5D solid-state NMR spectroscopy for facilitated resonance assignment

Abstract

¹H-detected solid-state NMR spectroscopy has been becoming increasingly popular for the characterization of protein structure, dynamics, and function. Recently, we showed that higher-dimensionality solid-state NMR spectroscopy can aid resonance assignments in large micro-crystalline protein targets to combat ambiguity (Klein et al., Proc. Natl. Acad. Sci. U.S.A. 2022). However, assignments represent both, a time-limiting factor and one of the major practical disadvantages within solid-state NMR studies compared to other structural-biology techniques from a very general perspective. Here, we show that 5D solid-state NMR spectroscopy is not only justified for high-molecular-weight targets but will also be a realistic and practicable method to streamline resonance assignment in small to medium-sized protein targets, which such methodology might not have been expected to be of advantage for.
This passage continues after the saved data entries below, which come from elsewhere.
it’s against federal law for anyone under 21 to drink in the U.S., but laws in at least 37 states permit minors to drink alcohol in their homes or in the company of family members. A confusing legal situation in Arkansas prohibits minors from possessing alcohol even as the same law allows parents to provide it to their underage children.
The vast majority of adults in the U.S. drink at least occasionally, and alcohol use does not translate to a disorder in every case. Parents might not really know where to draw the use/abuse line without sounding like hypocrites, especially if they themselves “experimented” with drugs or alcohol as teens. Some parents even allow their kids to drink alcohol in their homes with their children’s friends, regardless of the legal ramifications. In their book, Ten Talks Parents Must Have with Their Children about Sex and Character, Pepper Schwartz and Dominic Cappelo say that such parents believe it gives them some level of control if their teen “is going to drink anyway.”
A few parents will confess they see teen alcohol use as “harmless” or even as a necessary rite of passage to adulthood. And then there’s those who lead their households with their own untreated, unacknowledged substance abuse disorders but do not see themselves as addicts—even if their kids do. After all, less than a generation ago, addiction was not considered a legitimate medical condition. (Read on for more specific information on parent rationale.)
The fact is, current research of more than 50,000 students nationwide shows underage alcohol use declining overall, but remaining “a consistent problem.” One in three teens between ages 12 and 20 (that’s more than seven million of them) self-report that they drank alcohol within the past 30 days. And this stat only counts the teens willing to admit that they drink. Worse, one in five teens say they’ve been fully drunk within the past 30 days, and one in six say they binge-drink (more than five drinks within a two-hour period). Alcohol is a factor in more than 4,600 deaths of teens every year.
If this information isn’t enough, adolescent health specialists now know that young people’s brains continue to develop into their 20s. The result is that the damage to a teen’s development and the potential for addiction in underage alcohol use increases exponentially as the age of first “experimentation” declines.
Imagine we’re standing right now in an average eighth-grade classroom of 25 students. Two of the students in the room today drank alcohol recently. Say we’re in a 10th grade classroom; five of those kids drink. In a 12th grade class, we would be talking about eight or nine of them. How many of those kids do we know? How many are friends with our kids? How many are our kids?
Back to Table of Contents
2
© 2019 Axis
Using a combination of non-uniform sampling and the signal separating algorithm for spectral reconstruction on a deuterated and proton back-exchanged micro-crystalline protein at fast magic-angle spinning, direct amide-to-amide correlations in five dimensions are obtained with competitive sensitivity compatible with common hardware and measurement time commitments. The self-sufficient backbone walks enable efficient assignment with very high confidence and can be combined with higher-dimensionality sidechain-to-backbone correlations from protonated preparations into minimal sets of experiments to be acquired for simultaneous backbone and sidechain assignment. The strategies present themselves as potent alternatives for efficient assignment compared to the traditional assignment approaches in 3D, avoiding user misassignments derived from ambiguity or loss of overview and facilitating automation. This will ease future access to NMR-based characterization for the typical solid-state NMR targets at fast MAS.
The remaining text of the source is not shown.